原因は外眼筋自体の障害(遺伝性疾患や自己免疫疾患など)や脳幹部の障害(動眼神経核や滑車神経核、外転神経核の異常)、神経経路の障害(脳腫瘍、眼窩腫瘍、脳梗塞、多発性硬化症)、神経筋接合部の異常があります。
症状は複視(両眼の位置合わせがうまくいかず、ものが二重に見える)や眼球運動障害(特定の方向への眼球の動きが制限される)、眼の奥の痛みなどが挙げられます。
診断は視診や神経学的所見、採血、眼球運動検査、ヘスチャート(眼球運動障害の定量的記録)、画像検査などを用いて行われます。
治療は原因疾患の治療と対症療法、手術療法などがあります。予後は基礎疾患によって異なります。
眼筋麻痺の原因
外眼筋自体の障害と、外眼筋を支配する脳神経系の障害に大別されます。
(1)脳神経系の障害
1. 脳幹部の障害
動眼神経核(障害部位:中脳)や滑車神経核(障害部位:中脳)、外転神経核(障害部位:橋)や中枢(核上性)の障害により、眼球運動に影響が出ます。
2. 神経経路の障害
脳腫瘍や眼窩腫瘍による神経圧迫や浸潤や脳梗塞による神経栄養血管の障害、多発性硬化症などの脱髄や炎症性疾患などが挙げられます。

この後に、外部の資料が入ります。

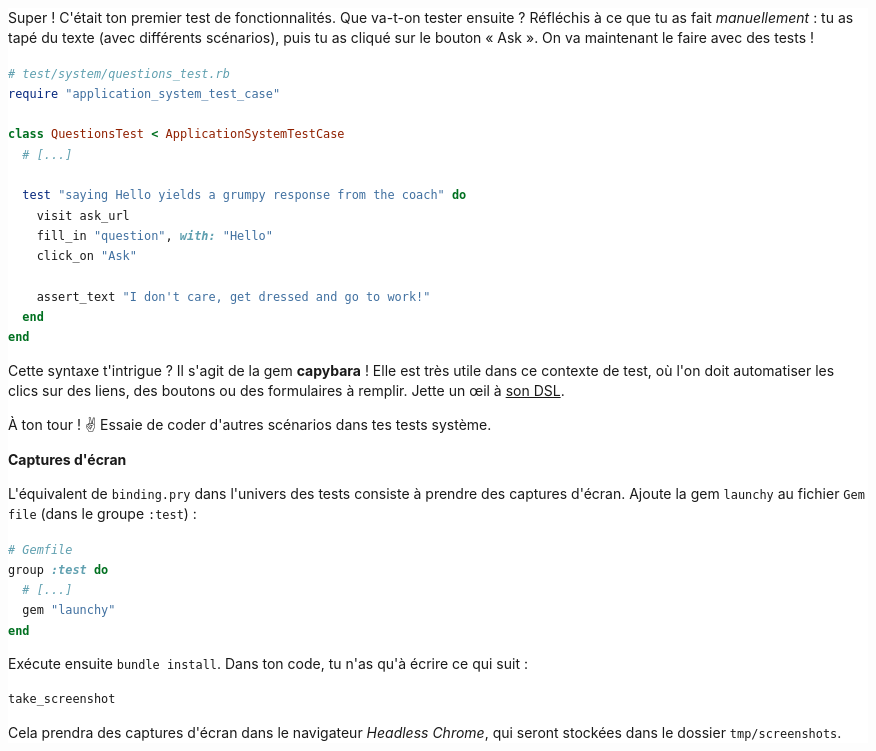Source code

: Super ! C'était ton premier test de fonctionnalités. Que va-t-on tester ensuite ? Réfléchis à ce que tu as fait _manuellement_ : tu as tapé du texte (avec différents scénarios), puis tu as cliqué sur le bouton « Ask ». On va maintenant le faire avec des tests !

```ruby
# test/system/questions_test.rb
require "application_system_test_case"

class QuestionsTest < ApplicationSystemTestCase
  # [...]

  test "saying Hello yields a grumpy response from the coach" do
    visit ask_url
    fill_in "question", with: "Hello"
    click_on "Ask"

    assert_text "I don't care, get dressed and go to work!"
  end
end
```

Cette syntaxe t'intrigue ? Il s'agit de la gem **capybara** ! Elle est très utile dans ce contexte de test, où l'on doit automatiser les clics sur des liens, des boutons ou des formulaires à remplir. Jette un œil à [son DSL](https://github.com/teamcapybara/capybara#the-dsl).

À ton tour ! ✌️ Essaie de coder d'autres scénarios dans tes tests système.

**Captures d'écran**

L'équivalent de `binding.pry` dans l'univers des tests consiste à prendre des captures d'écran. Ajoute la gem `launchy` au fichier `Gemfile` (dans le groupe `:test`) :

```ruby
# Gemfile
group :test do
  # [...]
  gem "launchy"
end
```

Exécute ensuite `bundle install`. Dans ton code, tu n'as qu'à écrire ce qui suit :

```bash
take_screenshot
```

Cela prendra des captures d'écran dans le navigateur _Headless Chrome_, qui seront stockées dans le dossier `tmp/screenshots`.
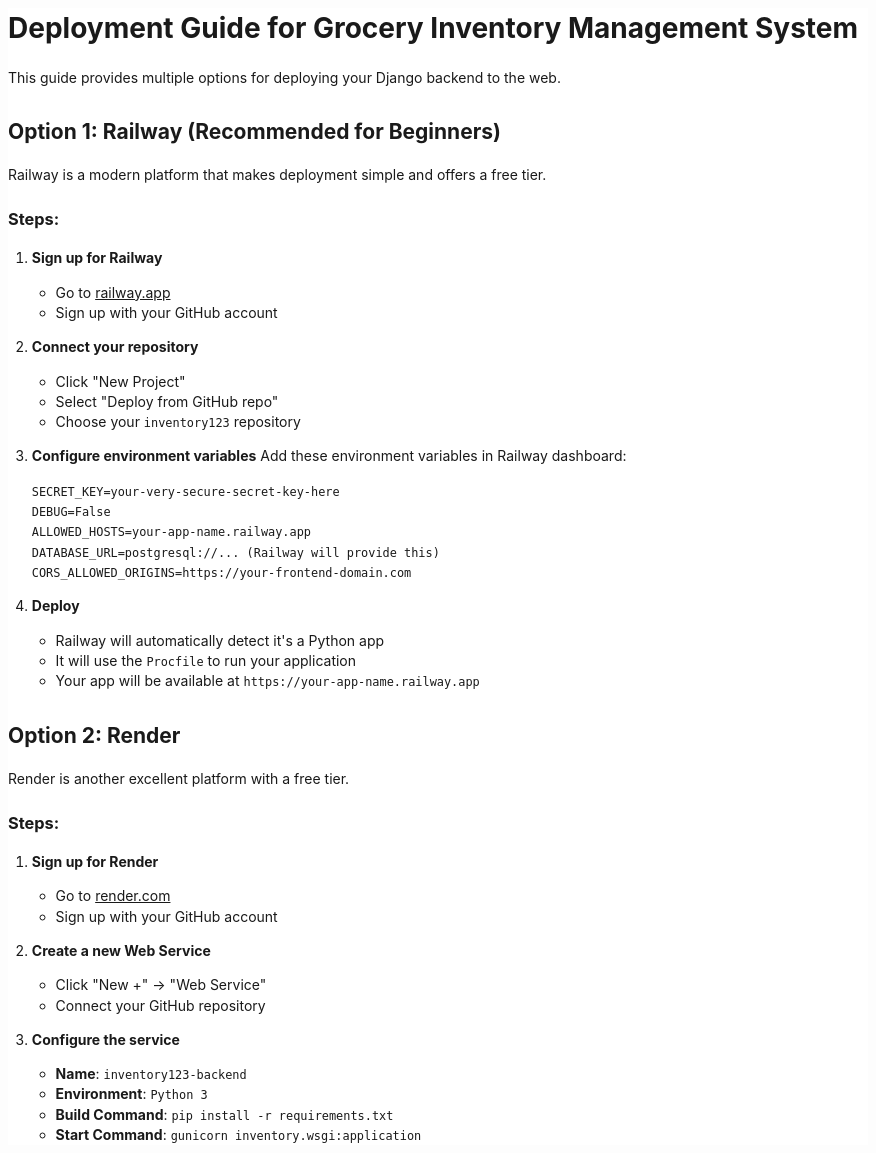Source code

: # Deployment Guide for Grocery Inventory Management System

This guide provides multiple options for deploying your Django backend to the web.

## Option 1: Railway (Recommended for Beginners)

Railway is a modern platform that makes deployment simple and offers a free tier.

### Steps:

1. **Sign up for Railway**
   - Go to [railway.app](https://railway.app)
   - Sign up with your GitHub account

2. **Connect your repository**
   - Click "New Project"
   - Select "Deploy from GitHub repo"
   - Choose your `inventory123` repository

3. **Configure environment variables**
   Add these environment variables in Railway dashboard:
   ```
   SECRET_KEY=your-very-secure-secret-key-here
   DEBUG=False
   ALLOWED_HOSTS=your-app-name.railway.app
   DATABASE_URL=postgresql://... (Railway will provide this)
   CORS_ALLOWED_ORIGINS=https://your-frontend-domain.com
   ```

4. **Deploy**
   - Railway will automatically detect it's a Python app
   - It will use the `Procfile` to run your application
   - Your app will be available at `https://your-app-name.railway.app`

## Option 2: Render

Render is another excellent platform with a free tier.

### Steps:

1. **Sign up for Render**
   - Go to [render.com](https://render.com)
   - Sign up with your GitHub account

2. **Create a new Web Service**
   - Click "New +" → "Web Service"
   - Connect your GitHub repository

3. **Configure the service**
   - **Name**: `inventory123-backend`
   - **Environment**: `Python 3`
   - **Build Command**: `pip install -r requirements.txt`
   - **Start Command**: `gunicorn inventory.wsgi:application`
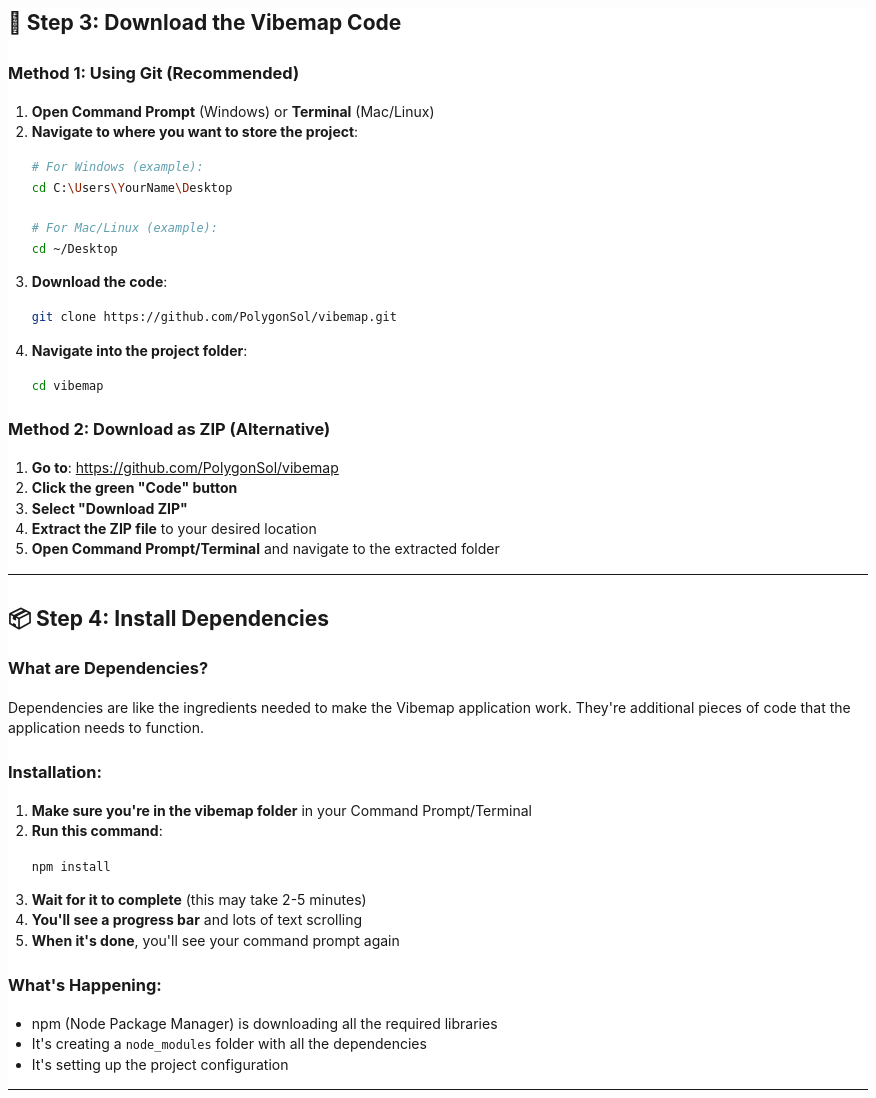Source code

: 
## 📁 **Step 3: Download the Vibemap Code**

### **Method 1: Using Git (Recommended)**

1. **Open Command Prompt** (Windows) or **Terminal** (Mac/Linux)
2. **Navigate to where you want to store the project**:
   ```bash
   # For Windows (example):
   cd C:\Users\YourName\Desktop
   
   # For Mac/Linux (example):
   cd ~/Desktop
   ```
3. **Download the code**:
   ```bash
   git clone https://github.com/PolygonSol/vibemap.git
   ```
4. **Navigate into the project folder**:
   ```bash
   cd vibemap
   ```

### **Method 2: Download as ZIP (Alternative)**

1. **Go to**: https://github.com/PolygonSol/vibemap
2. **Click the green "Code" button**
3. **Select "Download ZIP"**
4. **Extract the ZIP file** to your desired location
5. **Open Command Prompt/Terminal** and navigate to the extracted folder

---

## 📦 **Step 4: Install Dependencies**

### **What are Dependencies?**
Dependencies are like the ingredients needed to make the Vibemap application work. They're additional pieces of code that the application needs to function.

### **Installation:**
1. **Make sure you're in the vibemap folder** in your Command Prompt/Terminal
2. **Run this command**:
   ```bash
   npm install
   ```
3. **Wait for it to complete** (this may take 2-5 minutes)
4. **You'll see a progress bar** and lots of text scrolling
5. **When it's done**, you'll see your command prompt again

### **What's Happening:**
- npm (Node Package Manager) is downloading all the required libraries
- It's creating a `node_modules` folder with all the dependencies
- It's setting up the project configuration

---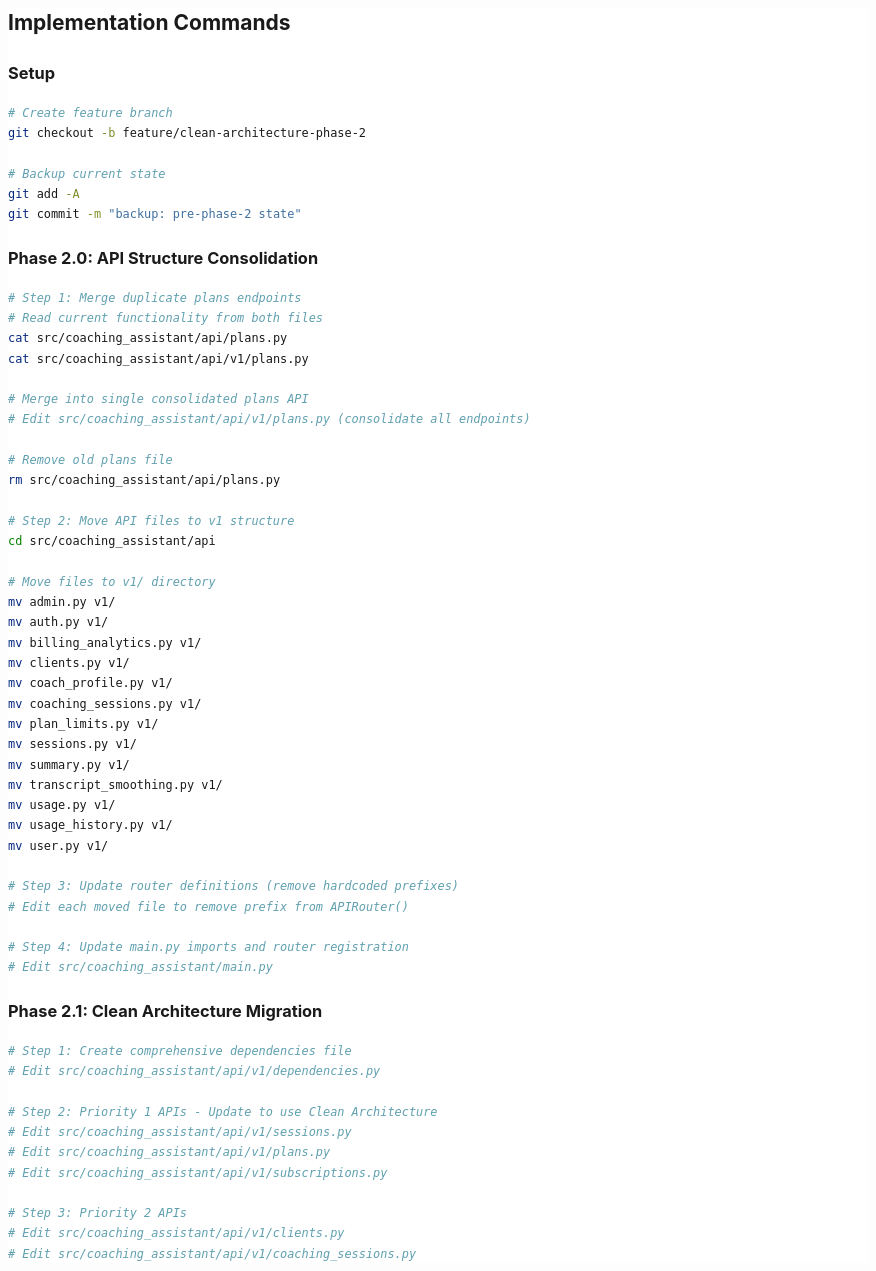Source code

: ## Implementation Commands

### Setup
```bash
# Create feature branch
git checkout -b feature/clean-architecture-phase-2

# Backup current state
git add -A
git commit -m "backup: pre-phase-2 state"
```

### Phase 2.0: API Structure Consolidation
```bash
# Step 1: Merge duplicate plans endpoints
# Read current functionality from both files
cat src/coaching_assistant/api/plans.py
cat src/coaching_assistant/api/v1/plans.py

# Merge into single consolidated plans API
# Edit src/coaching_assistant/api/v1/plans.py (consolidate all endpoints)

# Remove old plans file
rm src/coaching_assistant/api/plans.py

# Step 2: Move API files to v1 structure  
cd src/coaching_assistant/api

# Move files to v1/ directory
mv admin.py v1/
mv auth.py v1/
mv billing_analytics.py v1/ 
mv clients.py v1/
mv coach_profile.py v1/
mv coaching_sessions.py v1/
mv plan_limits.py v1/
mv sessions.py v1/
mv summary.py v1/
mv transcript_smoothing.py v1/
mv usage.py v1/
mv usage_history.py v1/
mv user.py v1/

# Step 3: Update router definitions (remove hardcoded prefixes)
# Edit each moved file to remove prefix from APIRouter()

# Step 4: Update main.py imports and router registration
# Edit src/coaching_assistant/main.py
```

### Phase 2.1: Clean Architecture Migration
```bash
# Step 1: Create comprehensive dependencies file
# Edit src/coaching_assistant/api/v1/dependencies.py

# Step 2: Priority 1 APIs - Update to use Clean Architecture
# Edit src/coaching_assistant/api/v1/sessions.py
# Edit src/coaching_assistant/api/v1/plans.py  
# Edit src/coaching_assistant/api/v1/subscriptions.py

# Step 3: Priority 2 APIs
# Edit src/coaching_assistant/api/v1/clients.py
# Edit src/coaching_assistant/api/v1/coaching_sessions.py
```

3. 神経筋接合部(運動神経と骨格筋を結ぶシナプス間隙で、アセチルコリンを介して筋収縮を制御)の異常
代表的疾患に重症筋無力症(Myasthenia Gravis:MG)(自己免疫疾患)があります。
(2)外眼筋自体の障害
1. 遺伝性疾患
筋ジストロフィーやミトコンドリアミオパチーなど
2. 自己免疫疾患
甲状腺眼症や外眼筋炎など
これらの原因により、外眼筋の機能が障害され、眼球運動の制御が困難になり、眼筋麻痺が生じます。適切な診断と治療のためには、原因の特定が重要です。